Zacks Investment Research confirmed Tuesday that an unconfirmed number of Zacks.com customers had their encrypted passwords stolen as part of a prior data breach by an unknown third party. The company said the breach was tied to an unspecified previous hack when a third party pilfered "a smaller subset of customers whose unencrypted passwords were compromised."

The statement to SC Media comes a day after a report by breach notification website Have I Been Pwned? (HIBP) revealed that data tied to nearly 9 million Zacks.com customers are reportedly circulating “on a popular hacking forum.”

HIBP said data “exposed” includes names, usernames, email and physical addresses, phone numbers and passwords stored as unsalted SHA-256 hashes.

“We have confirmed that in association with a prior data breach disclosed by Zacks, which relates to a smaller subset of customers whose unencrypted passwords were compromised, the unauthorized third parties also gained access to encrypted passwords of zacks.com customers,” according to a written statement to SC Media by Terry Ruffolo, media relations director for Zacks.

Ruffolo did not confirm how many customers were impacted and said Zacks has “no reason to believe any customer credit card information or any other customer financial information was accessed for any Zacks customer at any time.”

Scope of breach pegged at 8.9 Million

According to the Monday HIBP report, data tied to Zacks customers dates back to May 2020.

“In December 2022, the investment research company Zacks announced a data breach. The following month, reports emerged of the incident impacting 820k customers,” HIBP wrote.

The 2022 breach may have included additional data, HIBP suggests. “[I]n June 2023, a corpus of data with almost 9M Zacks customers appeared before being broadly circulated on a popular hacking forum,” the report states.

In all, 8,929,503 Zacks customers are impacted, HIBP said.

“On disclosure of the larger breach, Zacks advised that in addition to their original report ‘the unauthorised third parties also gained access to encrypted [sic] passwords of zacks.com customers, but only in the encrypted [sic] format,'” HIBP wrote.

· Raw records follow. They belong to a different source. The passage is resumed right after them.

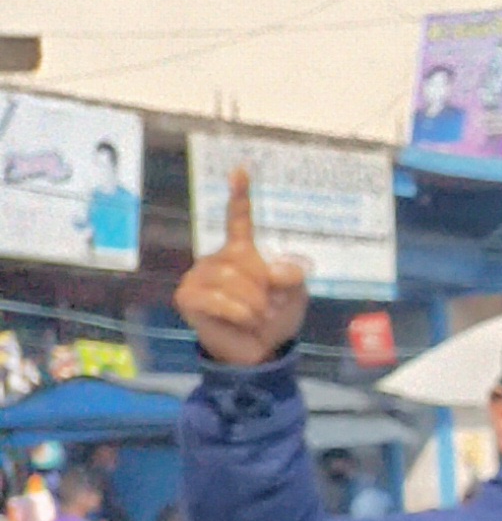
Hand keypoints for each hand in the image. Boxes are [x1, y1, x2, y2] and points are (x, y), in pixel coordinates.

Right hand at [177, 169, 312, 367]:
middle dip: (264, 289)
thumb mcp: (295, 295)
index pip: (238, 219)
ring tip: (256, 316)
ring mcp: (198, 276)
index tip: (241, 169)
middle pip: (244, 262)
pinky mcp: (187, 297)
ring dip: (254, 305)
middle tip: (266, 307)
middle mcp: (216, 258)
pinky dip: (239, 314)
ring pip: (232, 281)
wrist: (260, 351)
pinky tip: (241, 322)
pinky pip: (220, 300)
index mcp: (242, 251)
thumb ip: (293, 276)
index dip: (240, 195)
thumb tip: (275, 269)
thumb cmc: (275, 318)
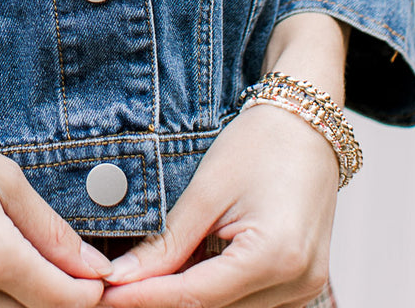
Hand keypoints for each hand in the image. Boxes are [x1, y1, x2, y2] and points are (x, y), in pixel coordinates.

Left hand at [98, 13, 348, 307]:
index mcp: (274, 256)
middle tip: (120, 284)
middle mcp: (296, 284)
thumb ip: (167, 242)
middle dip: (163, 298)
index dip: (146, 298)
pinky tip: (189, 269)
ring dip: (190, 297)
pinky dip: (216, 290)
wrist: (308, 125)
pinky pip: (250, 302)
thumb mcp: (207, 190)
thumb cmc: (260, 144)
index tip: (107, 294)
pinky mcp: (302, 286)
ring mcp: (304, 289)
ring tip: (150, 273)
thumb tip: (123, 277)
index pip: (196, 295)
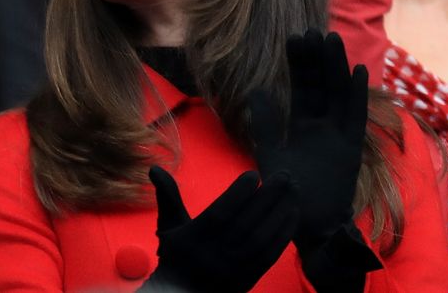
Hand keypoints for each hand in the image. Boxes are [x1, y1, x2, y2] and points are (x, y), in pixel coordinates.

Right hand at [139, 166, 297, 292]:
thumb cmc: (176, 255)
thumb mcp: (169, 225)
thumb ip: (168, 196)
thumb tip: (155, 168)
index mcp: (192, 240)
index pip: (219, 214)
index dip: (237, 194)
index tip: (253, 175)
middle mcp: (213, 256)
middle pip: (245, 224)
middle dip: (268, 198)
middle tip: (285, 176)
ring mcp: (233, 270)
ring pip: (261, 239)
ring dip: (280, 213)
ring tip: (293, 191)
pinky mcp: (249, 279)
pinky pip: (270, 255)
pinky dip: (283, 234)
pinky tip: (292, 214)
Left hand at [249, 30, 380, 287]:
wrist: (303, 224)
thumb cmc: (285, 191)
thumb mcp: (270, 151)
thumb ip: (265, 122)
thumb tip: (257, 89)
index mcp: (302, 124)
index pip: (302, 86)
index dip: (299, 63)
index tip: (294, 37)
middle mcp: (322, 126)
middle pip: (321, 85)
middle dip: (317, 59)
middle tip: (313, 29)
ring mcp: (338, 135)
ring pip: (339, 94)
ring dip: (336, 67)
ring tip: (332, 39)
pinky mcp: (351, 148)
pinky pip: (355, 118)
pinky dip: (357, 96)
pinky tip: (358, 72)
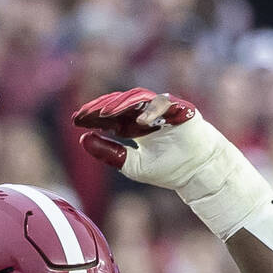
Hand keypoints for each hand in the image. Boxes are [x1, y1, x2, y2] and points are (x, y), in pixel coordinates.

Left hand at [74, 87, 211, 190]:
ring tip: (103, 115)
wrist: (196, 172)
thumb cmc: (167, 168)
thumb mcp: (131, 165)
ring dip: (120, 106)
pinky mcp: (179, 108)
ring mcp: (162, 109)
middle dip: (100, 108)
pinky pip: (163, 104)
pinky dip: (152, 110)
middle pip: (119, 105)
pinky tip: (140, 122)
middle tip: (83, 114)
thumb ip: (108, 153)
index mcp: (134, 125)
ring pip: (137, 100)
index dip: (92, 117)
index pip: (109, 116)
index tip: (75, 121)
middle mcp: (145, 114)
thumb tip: (83, 140)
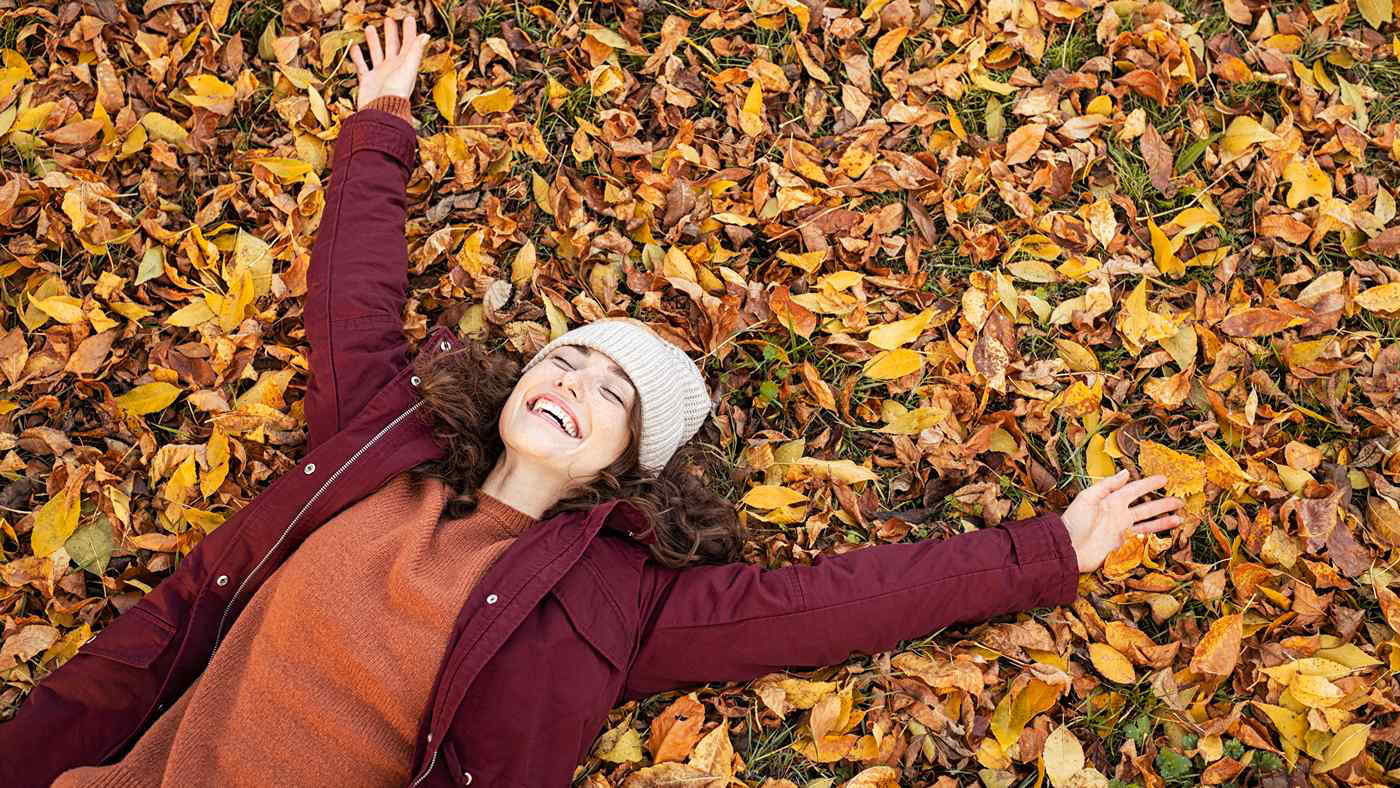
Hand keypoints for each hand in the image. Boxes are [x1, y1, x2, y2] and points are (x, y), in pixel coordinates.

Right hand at [349, 15, 429, 110]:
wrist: (381, 111)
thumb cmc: (397, 91)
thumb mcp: (408, 69)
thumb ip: (415, 51)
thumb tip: (426, 35)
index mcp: (404, 65)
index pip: (409, 44)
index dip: (409, 32)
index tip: (409, 18)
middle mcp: (393, 68)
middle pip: (392, 47)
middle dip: (391, 33)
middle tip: (389, 20)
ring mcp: (379, 74)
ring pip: (376, 53)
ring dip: (373, 42)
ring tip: (368, 28)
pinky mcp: (367, 81)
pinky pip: (362, 66)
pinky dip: (357, 57)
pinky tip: (354, 47)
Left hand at [1060, 470, 1183, 572]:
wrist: (1068, 549)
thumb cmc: (1074, 522)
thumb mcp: (1088, 498)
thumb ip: (1107, 485)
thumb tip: (1125, 472)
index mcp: (1112, 501)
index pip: (1135, 490)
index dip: (1149, 484)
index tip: (1164, 479)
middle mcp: (1120, 514)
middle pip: (1146, 507)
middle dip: (1163, 503)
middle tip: (1180, 500)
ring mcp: (1122, 530)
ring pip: (1148, 523)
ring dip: (1164, 520)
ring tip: (1180, 517)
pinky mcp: (1123, 544)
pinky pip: (1143, 538)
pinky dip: (1156, 535)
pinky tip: (1167, 533)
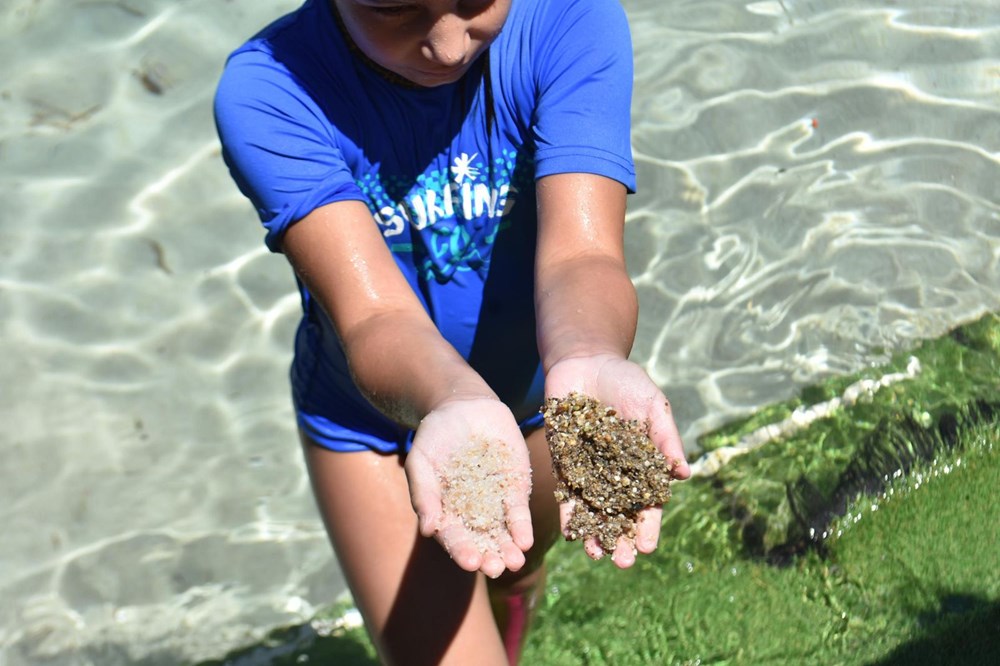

A BleepingComputer report posted Monday quotes HIBP’s founder Troy Hunt stating the Zacks’ database was likely compromised around May 10, 2020, and data dumped on a hacking forum.

Zacks prior attack

In its statement to SC Media, Zacks said it is taking steps to enhance password security.

“We regret any inconvenience to our customers and we remain vigilant in protecting their personal information,” the company said.

In a “breach” notification posted to its website tied to a December 2022 incident Zacks stated an unknown third-part gained unauthorized access to customer data. The statement read:

“On December 28, 2022, our team identified that an unknown third-party gained unauthorized access to certain customer records and we took immediate action to implement additional security measures to our network, and to investigate and understand the scope of the incident. While the customer information at issue is limited, and we have no indication that the accessed information has been used inappropriately, we seek to be transparent with you, our customers, and the public generally.” – Zacks.com.

Zacks' compromised data included passwords stored as unsalted with SHA-256 hashes, according to HIBP. This type of data protection meets industry expectations for protecting data, however it is not foolproof when it comes to protecting data from being compromised.

How secure are passwords stored as unsalted SHA-256 hashes?

Password hashing salting is a way to keep passwords safe if they should fall into the hands of hackers. When a password is stored, a process called salting adds a layer of password protection that can make it extremely hard — but not impossible — to create automated type dictionary attacks where computers automate account compromises.

When a password or data is salted, additional random characters are added to the text in order to strengthen it. Hashing adds additional protection and can convert plaintext (salted) passwords and transform them into a ciphertext. Ciphertext is encrypted text and Secure Hash Algorithm (SHA-256) is the type of algorithm used by Zacks. The 256 denotes the 256-bit key encryption/decryption used to protect data in transit and at rest.   

In the case of Zacks, data passwords were not salted but hashed. Techniques have been developed to bypass, not crack, SHA-256 hashed data.

“Technically speaking SHA256 password hashes are not cracked or decrypted. They are matched using a list of possible passwords, it is more akin to reversing than breaking,” according to a report titled “Pop that Hash.”